* **WORK INSTRUCTIONS**
Your response should contain every record below, copied exactly.

Page-level text extractions
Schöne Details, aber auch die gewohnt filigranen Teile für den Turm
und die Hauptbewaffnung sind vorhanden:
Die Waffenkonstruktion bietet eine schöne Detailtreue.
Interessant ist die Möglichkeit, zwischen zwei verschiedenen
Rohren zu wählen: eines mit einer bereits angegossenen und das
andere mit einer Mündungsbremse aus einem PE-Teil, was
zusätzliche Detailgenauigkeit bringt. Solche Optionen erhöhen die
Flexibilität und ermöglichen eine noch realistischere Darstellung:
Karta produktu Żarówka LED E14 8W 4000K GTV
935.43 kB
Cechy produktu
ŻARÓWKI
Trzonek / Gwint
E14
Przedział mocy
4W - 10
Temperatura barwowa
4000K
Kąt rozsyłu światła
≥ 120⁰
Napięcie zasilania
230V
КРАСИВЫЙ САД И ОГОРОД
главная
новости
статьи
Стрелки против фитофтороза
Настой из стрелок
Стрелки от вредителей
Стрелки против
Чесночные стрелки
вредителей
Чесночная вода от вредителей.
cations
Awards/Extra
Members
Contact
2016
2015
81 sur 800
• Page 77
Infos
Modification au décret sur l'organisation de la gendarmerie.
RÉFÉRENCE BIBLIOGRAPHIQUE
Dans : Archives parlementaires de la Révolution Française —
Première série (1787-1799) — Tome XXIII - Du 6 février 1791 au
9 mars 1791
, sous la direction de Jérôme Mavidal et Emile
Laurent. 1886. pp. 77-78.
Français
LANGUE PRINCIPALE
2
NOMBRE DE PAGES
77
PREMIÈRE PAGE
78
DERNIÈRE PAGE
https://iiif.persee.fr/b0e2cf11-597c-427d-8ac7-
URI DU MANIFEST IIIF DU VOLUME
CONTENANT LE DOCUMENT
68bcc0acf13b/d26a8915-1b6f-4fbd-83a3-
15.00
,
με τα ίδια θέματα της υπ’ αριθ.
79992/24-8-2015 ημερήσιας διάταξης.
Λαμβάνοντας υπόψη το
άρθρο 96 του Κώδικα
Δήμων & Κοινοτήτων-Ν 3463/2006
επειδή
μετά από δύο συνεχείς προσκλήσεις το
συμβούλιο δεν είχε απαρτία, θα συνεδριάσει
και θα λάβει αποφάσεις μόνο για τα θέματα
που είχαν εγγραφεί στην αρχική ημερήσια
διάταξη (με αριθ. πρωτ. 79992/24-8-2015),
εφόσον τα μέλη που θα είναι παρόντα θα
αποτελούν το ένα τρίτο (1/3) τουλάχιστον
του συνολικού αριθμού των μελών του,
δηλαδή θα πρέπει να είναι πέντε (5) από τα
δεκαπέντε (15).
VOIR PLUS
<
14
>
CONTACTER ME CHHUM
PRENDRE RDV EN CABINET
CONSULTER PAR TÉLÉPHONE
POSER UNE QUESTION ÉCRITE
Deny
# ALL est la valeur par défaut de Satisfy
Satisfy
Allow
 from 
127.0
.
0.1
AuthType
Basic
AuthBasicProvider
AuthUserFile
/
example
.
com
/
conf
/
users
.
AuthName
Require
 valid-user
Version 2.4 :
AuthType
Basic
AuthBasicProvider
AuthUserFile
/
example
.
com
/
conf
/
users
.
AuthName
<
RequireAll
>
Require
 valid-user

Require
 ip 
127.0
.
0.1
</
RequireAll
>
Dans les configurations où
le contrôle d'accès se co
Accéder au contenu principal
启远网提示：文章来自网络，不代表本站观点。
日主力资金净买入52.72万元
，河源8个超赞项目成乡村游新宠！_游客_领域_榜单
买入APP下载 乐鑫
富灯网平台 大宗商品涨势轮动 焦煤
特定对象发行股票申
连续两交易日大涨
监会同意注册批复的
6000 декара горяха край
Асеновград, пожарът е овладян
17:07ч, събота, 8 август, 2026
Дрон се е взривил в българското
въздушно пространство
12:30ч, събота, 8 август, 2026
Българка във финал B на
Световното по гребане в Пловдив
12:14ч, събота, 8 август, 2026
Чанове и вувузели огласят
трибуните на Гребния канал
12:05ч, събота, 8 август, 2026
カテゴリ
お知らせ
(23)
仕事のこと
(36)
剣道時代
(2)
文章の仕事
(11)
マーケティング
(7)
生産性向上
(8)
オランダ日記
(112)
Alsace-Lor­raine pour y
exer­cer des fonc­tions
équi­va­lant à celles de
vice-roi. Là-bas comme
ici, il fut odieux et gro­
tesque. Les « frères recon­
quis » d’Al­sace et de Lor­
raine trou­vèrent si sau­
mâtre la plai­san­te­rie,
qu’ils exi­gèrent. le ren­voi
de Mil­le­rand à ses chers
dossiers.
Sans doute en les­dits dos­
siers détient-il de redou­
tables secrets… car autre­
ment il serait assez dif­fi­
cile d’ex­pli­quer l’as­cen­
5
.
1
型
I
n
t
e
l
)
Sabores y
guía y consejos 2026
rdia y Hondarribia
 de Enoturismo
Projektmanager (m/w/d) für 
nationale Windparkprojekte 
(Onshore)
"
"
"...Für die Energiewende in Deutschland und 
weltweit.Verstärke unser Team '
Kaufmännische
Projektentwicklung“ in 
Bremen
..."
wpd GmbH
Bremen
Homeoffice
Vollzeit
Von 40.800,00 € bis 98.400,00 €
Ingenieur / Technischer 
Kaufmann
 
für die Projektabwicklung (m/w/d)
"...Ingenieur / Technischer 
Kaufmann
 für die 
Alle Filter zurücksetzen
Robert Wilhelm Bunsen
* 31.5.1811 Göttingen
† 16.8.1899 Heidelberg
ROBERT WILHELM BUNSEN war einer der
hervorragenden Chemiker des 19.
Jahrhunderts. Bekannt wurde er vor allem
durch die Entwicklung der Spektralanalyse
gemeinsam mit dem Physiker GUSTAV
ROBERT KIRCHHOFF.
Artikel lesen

* **ANSWER TO THIS TASK**
Schöne Details, aber auch die gewohnt filigranen Teile für den Turm
und die Hauptbewaffnung sind vorhanden:
Die Waffenkonstruktion bietet eine schöne Detailtreue.
Interessant ist die Möglichkeit, zwischen zwei verschiedenen
Rohren zu wählen: eines mit einer bereits angegossenen und das
andere mit einer Mündungsbremse aus einem PE-Teil, was
zusätzliche Detailgenauigkeit bringt. Solche Optionen erhöhen die
Flexibilität und ermöglichen eine noch realistischere Darstellung:
Karta produktu Żarówka LED E14 8W 4000K GTV
935.43 kB
Cechy produktu
ŻARÓWKI
Trzonek / Gwint
E14
Przedział mocy
4W - 10
Temperatura barwowa
4000K
Kąt rozsyłu światła
≥ 120⁰
Napięcie zasilania
230V
КРАСИВЫЙ САД И ОГОРОД
главная
новости
статьи
Стрелки против фитофтороза
Настой из стрелок
Стрелки от вредителей
Стрелки против
Чесночные стрелки
вредителей
Чесночная вода от вредителей.
cations
Awards/Extra
Members
Contact
2016
2015
81 sur 800
• Page 77
Infos
Modification au décret sur l'organisation de la gendarmerie.
RÉFÉRENCE BIBLIOGRAPHIQUE
Dans : Archives parlementaires de la Révolution Française —
Première série (1787-1799) — Tome XXIII - Du 6 février 1791 au
9 mars 1791
, sous la direction de Jérôme Mavidal et Emile
Laurent. 1886. pp. 77-78.
Français
LANGUE PRINCIPALE
2
NOMBRE DE PAGES
77
PREMIÈRE PAGE
78
DERNIÈRE PAGE
https://iiif.persee.fr/b0e2cf11-597c-427d-8ac7-
URI DU MANIFEST IIIF DU VOLUME
CONTENANT LE DOCUMENT
68bcc0acf13b/d26a8915-1b6f-4fbd-83a3-
15.00
,
με τα ίδια θέματα της υπ’ αριθ.
79992/24-8-2015 ημερήσιας διάταξης.
Λαμβάνοντας υπόψη το
άρθρο 96 του Κώδικα
Δήμων & Κοινοτήτων-Ν 3463/2006
επειδή
μετά από δύο συνεχείς προσκλήσεις το
συμβούλιο δεν είχε απαρτία, θα συνεδριάσει
και θα λάβει αποφάσεις μόνο για τα θέματα
που είχαν εγγραφεί στην αρχική ημερήσια
διάταξη (με αριθ. πρωτ. 79992/24-8-2015),
εφόσον τα μέλη που θα είναι παρόντα θα
αποτελούν το ένα τρίτο (1/3) τουλάχιστον
του συνολικού αριθμού των μελών του,
δηλαδή θα πρέπει να είναι πέντε (5) από τα
δεκαπέντε (15).
VOIR PLUS
<
14
>
CONTACTER ME CHHUM
PRENDRE RDV EN CABINET
CONSULTER PAR TÉLÉPHONE
POSER UNE QUESTION ÉCRITE
Deny
# ALL est la valeur par défaut de Satisfy
Satisfy
Allow
 from 
127.0
.
0.1
AuthType
Basic
AuthBasicProvider
AuthUserFile
/
example
.
com
/
conf
/
users
.
AuthName
Require
 valid-user
Version 2.4 :
AuthType
Basic
AuthBasicProvider
AuthUserFile
/
example
.
com
/
conf
/
users
.
AuthName
<
RequireAll
>
Require
 valid-user

Require
 ip 
127.0
.
0.1
</
RequireAll
>
Dans les configurations où
le contrôle d'accès se co
Accéder au contenu principal
启远网提示：文章来自网络，不代表本站观点。
日主力资金净买入52.72万元
，河源8个超赞项目成乡村游新宠！_游客_领域_榜单
买入APP下载 乐鑫
富灯网平台 大宗商品涨势轮动 焦煤
特定对象发行股票申
连续两交易日大涨
监会同意注册批复的
6000 декара горяха край
Асеновград, пожарът е овладян
17:07ч, събота, 8 август, 2026
Дрон се е взривил в българското
въздушно пространство
12:30ч, събота, 8 август, 2026
Българка във финал B на
Световното по гребане в Пловдив
12:14ч, събота, 8 август, 2026
Чанове и вувузели огласят
трибуните на Гребния канал
12:05ч, събота, 8 август, 2026
カテゴリ
お知らせ
(23)
仕事のこと
(36)
剣道時代
(2)
文章の仕事
(11)
マーケティング
(7)
生産性向上
(8)
オランダ日記
(112)
Alsace-Lor­raine pour y
exer­cer des fonc­tions
équi­va­lant à celles de
vice-roi. Là-bas comme
ici, il fut odieux et gro­
tesque. Les « frères recon­
quis » d’Al­sace et de Lor­
raine trou­vèrent si sau­
mâtre la plai­san­te­rie,
qu’ils exi­gèrent. le ren­voi
de Mil­le­rand à ses chers
dossiers.
Sans doute en les­dits dos­
siers détient-il de redou­
tables secrets… car autre­
ment il serait assez dif­fi­
cile d’ex­pli­quer l’as­cen­
5
.
1
型
I
n
t
e
l
)
Sabores y
guía y consejos 2026
rdia y Hondarribia
 de Enoturismo
Projektmanager (m/w/d) für 
nationale Windparkprojekte 
(Onshore)
"
"
"...Für die Energiewende in Deutschland und 
weltweit.Verstärke unser Team '
Kaufmännische
Projektentwicklung“ in 
Bremen
..."
wpd GmbH
Bremen
Homeoffice
Vollzeit
Von 40.800,00 € bis 98.400,00 €
Ingenieur / Technischer 
Kaufmann
 
für die Projektabwicklung (m/w/d)
"...Ingenieur / Technischer 
Kaufmann
 für die 
Alle Filter zurücksetzen
Robert Wilhelm Bunsen
* 31.5.1811 Göttingen
† 16.8.1899 Heidelberg
ROBERT WILHELM BUNSEN war einer der
hervorragenden Chemiker des 19.
Jahrhunderts. Bekannt wurde er vor allem
durch die Entwicklung der Spektralanalyse
gemeinsam mit dem Physiker GUSTAV
ROBERT KIRCHHOFF.
Artikel lesen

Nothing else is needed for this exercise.